De fait, un boycottage diplomatique fait partie des «options» qui sont actuellement sur la table, a confirmé le ministre de la Sécurité publique, Marco Mendicino, lundi après-midi.

Soulignons qu’en février dernier, le Parlement avait reconnu à l’unanimité que l’État chinois menait un génocide des Ouïghours dans la région du Xinjiang, située au nord-ouest du pays. Seul le Conseil des ministres, incluant Justin Trudeau, s’était abstenu.

Une pression plus forte  

Même si les Jeux «ne sont pas en danger», la décision des États-Unis exercera une pression «plus forte» sur le Canada et ses alliés traditionnels pour qu'ils prennent une décision similaire, estime l’ancien délégué général du Québec à New York, John Parisella.

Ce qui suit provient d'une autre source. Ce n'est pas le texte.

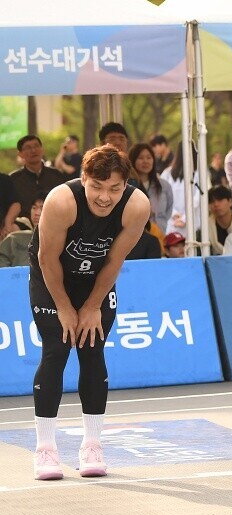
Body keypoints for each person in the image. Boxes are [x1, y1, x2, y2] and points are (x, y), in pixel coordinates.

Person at [28, 145, 150, 480]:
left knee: (92, 349)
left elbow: (114, 260)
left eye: (114, 188)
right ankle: (45, 450)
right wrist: (65, 307)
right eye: (96, 186)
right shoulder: (61, 201)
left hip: (97, 278)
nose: (104, 197)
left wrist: (93, 305)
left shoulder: (137, 206)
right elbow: (46, 259)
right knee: (56, 349)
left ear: (125, 185)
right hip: (52, 277)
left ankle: (92, 445)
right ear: (84, 179)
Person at [10, 135, 64, 222]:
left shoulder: (57, 175)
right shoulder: (13, 180)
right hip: (24, 226)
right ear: (20, 154)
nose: (33, 150)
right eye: (28, 148)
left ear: (42, 149)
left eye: (36, 146)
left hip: (55, 222)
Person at [129, 143, 173, 236]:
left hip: (160, 235)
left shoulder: (164, 185)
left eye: (149, 157)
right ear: (133, 160)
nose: (145, 161)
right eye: (141, 158)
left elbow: (169, 209)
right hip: (135, 236)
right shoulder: (128, 185)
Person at [0, 194, 44, 268]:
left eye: (42, 208)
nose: (37, 213)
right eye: (34, 208)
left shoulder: (61, 242)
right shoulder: (13, 240)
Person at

«Les Jeux vont avoir lieu, les athlètes vont être présents, c’est juste que la cohorte politique qui profite beaucoup de ce genre d’événement là pour faire de la diplomatie sur le plan mondial ne sera pas présente», a-t-il dit sur les ondes de LCN.

Le boycottage diplomatique est déjà soutenu par l’ensemble des partis d’opposition, du Parti conservateur au NPD. Pour le Bloc Québécois, il s’agit du «strict minimum», et le gouvernement devrait carrément demander le report des Jeux, ce à quoi il s’est refusé la semaine dernière. 

  • Écoutez l'entrevue de Richard Martineau avec Guy St-Jacques, ambassadeur du Canada en Chine de 2012 à 2016, sur QUB radio:  

Un boycottage non nécessaire    

Jocelyn Coulon, chercheur au Centre d’études et de recherches internationales de l’Université de Montréal (CÉRIUM), estime que «nous n’avons pas à suivre les États-Unis», car «nous devons d'abord déterminer notre réaction selon notre propre lecture du contexte».

«Il est toujours important de garder ouverte la voie du dialogue. La présence de la ministre des Sports, par exemple, serait une manifestation de notre appui à nos athlètes, et une façon de garder les communications ouvertes avec la Chine», a déclaré par courriel M. Coulon.

  • Écoutez le chroniqueur de politique internationale Loïc Tassé avec Benoit Dutrizac sur QUB Radio:

Pour cet analyste qui a conseillé Justin Trudeau sur les questions internationales avant qu’il ne prenne le pouvoir, le plus urgent serait de nommer «rapidement» un nouvel ambassadeur en Chine, en remplacement de Dominic Barton, qui a annoncé, lundi, son départ pour la fin de l’année.

Une «provocation politique»    

Le boycottage diplomatique des États-Unis est considéré comme de la «pure et simple provocation politique» aux yeux de la Chine, qui a promis des «contre-mesures fermes» advenant un tel scénario.

Dans une déclaration publiée sur le site de l’ambassade chinoise à Washington, le ministre chinois des Affaires étrangères a déclaré que les diplomates américains n’étaient même pas invités à assister aux Jeux, de toute façon.

«Ces vœux pieux et cette attitude purement démagogique ont pour but la manipulation politique», a dit Zhao Lijian.